The European Union will soon launch a programme, initially through a 300 million euro amount from the European Investment Bank, to invest in renewable energy projects in India. The Czech Deputy Prime Minister Martin Bursik announced this on Friday while visiting New Delhi following the European Union’s adoption of its new climate and energy package. The Czech Republic holds the rotating EU presidency.
Half of the amount will be lent through the Export-Import Bank, the other half through the Environmental Development Agency. This programme still faces “bureaucratic hurdles.” For example, said EU officials, the finance ministry still has to provide sovereign guarantees.
This fund is only the first step of what could be a larger transfer of funds to India for climate change purposes. Under the new EU carbon policy, half the money earned by Brussels through the auction of carbon credits can be used to fund climate change projects in developing countries. “We can only guess how much this would be, but it could be in the order of hundreds of millions of euros a year,” said an official.
Bursik was pleased Indian officials had already listed 1300 climate change projects for EU climate change funding and had identified 25,000 villages which had been targeted for solar energy enablement. He warned, however, that “European taxpayers would need to be shown a cost curve for such investments into carbon mitigation so we can verify they are effective.” A system of proposing projects, evaluating and clearing them efficiently was needed.

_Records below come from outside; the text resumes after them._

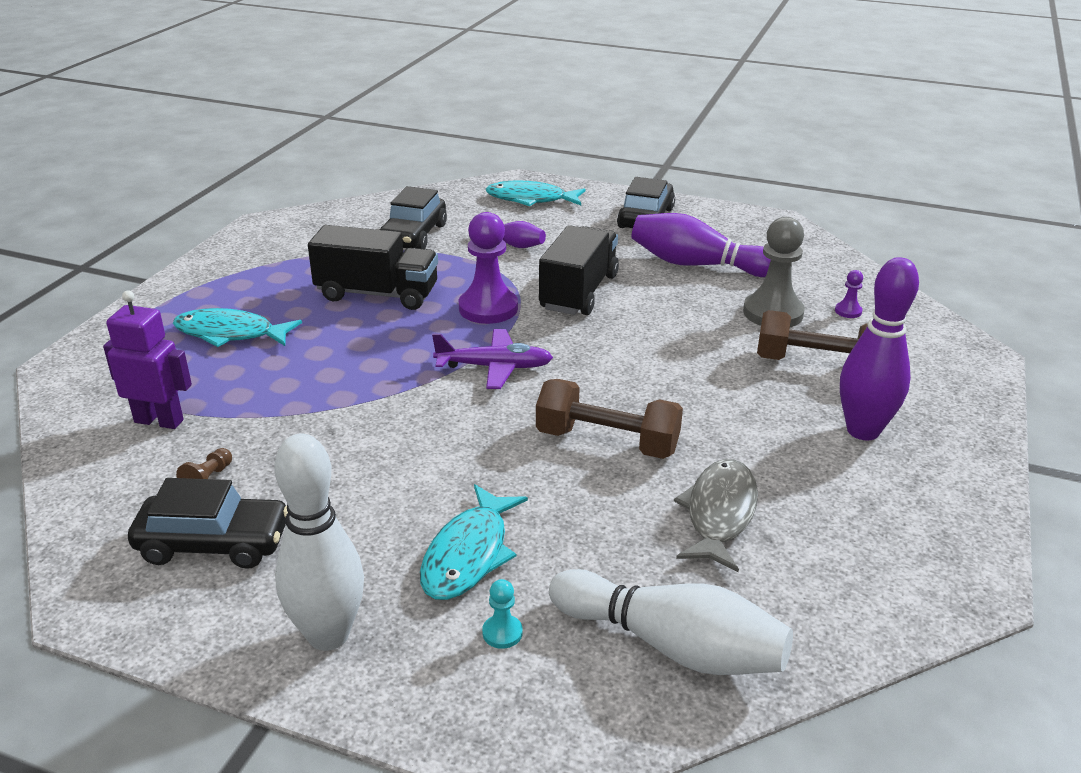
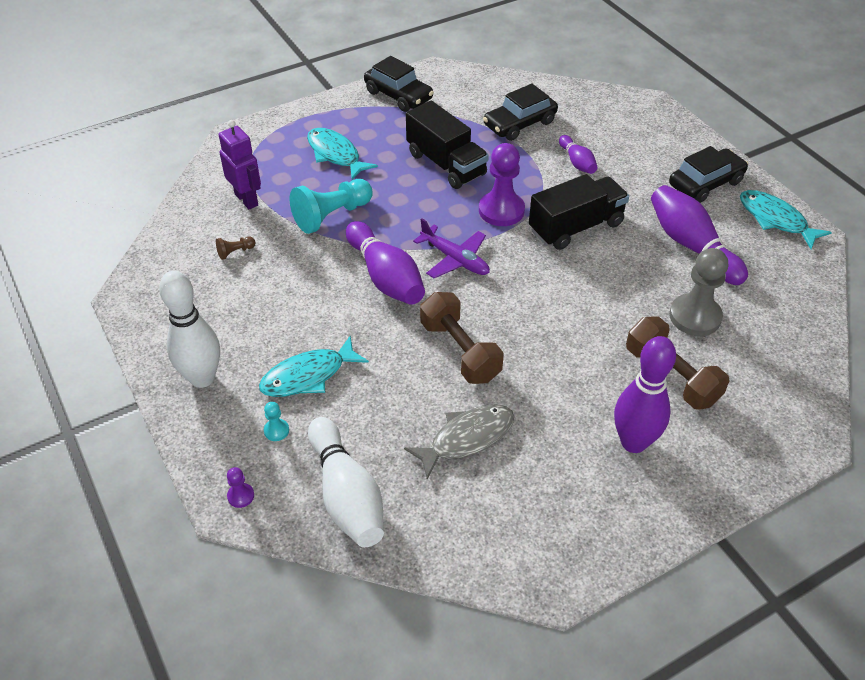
camera: 40 degrees right, 15 degrees up
black car [128,478,288,569] -> black car moved to [364,56,434,112]
turquoise fish [486,180,586,206] -> turquoise fish moved to [740,190,832,249]
purple pawn [835,270,863,318] -> purple pawn moved to [227,467,254,508]
none -> turquoise pawn [290,179,373,234]
none -> purple bowling pin [346,221,425,305]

The EU will thus be providing carbon mitigation funding to India through four potential channels: the existing Clean Development Mechanism, the European Investment Bank, carbon auction profits and the newly created global adaptation fund. EU officials were at pains to stress reports the CDM would be wound up following the new policy were “wrong.”

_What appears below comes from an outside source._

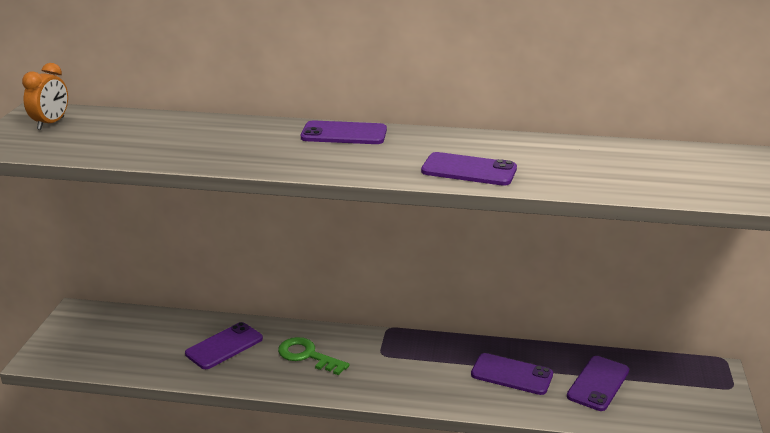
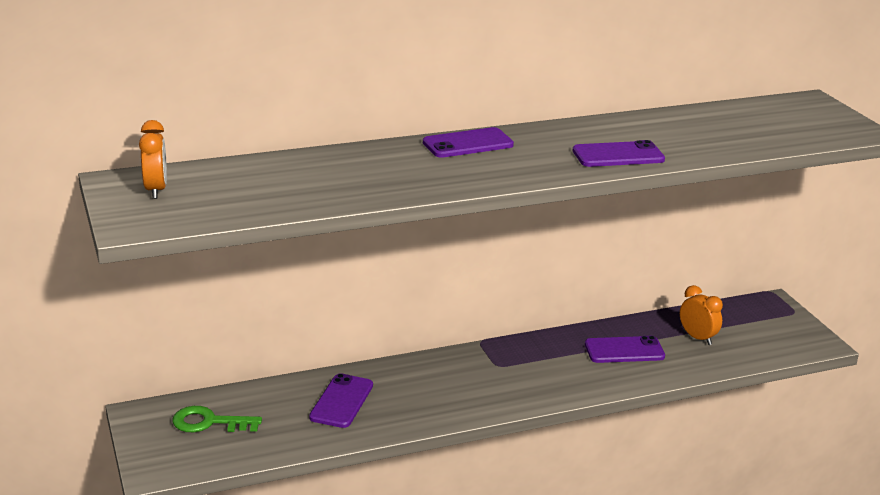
camera: 30 degrees left, 0 degrees up
green key [278,337,350,375] -> green key moved to [173,406,262,432]
purple phone [567,356,629,411] -> orange clock [680,285,723,345]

He mentioned India was the second country, after the US, that the EU was engaging about the new European climate and energy package. An EU official said this reflected a view in Brussels that India, set to become the world’s third largest carbon emitter, had been neglected on climate change.
Bursik noted coal was still a large part of India’s energy story and the EU was prepared to work with India on “carbon storage and sequestration, as it presently does with China.” EU officials expressed frustration at being unable to conclude a green technology transfer agreement with India despite over a year of negotiations.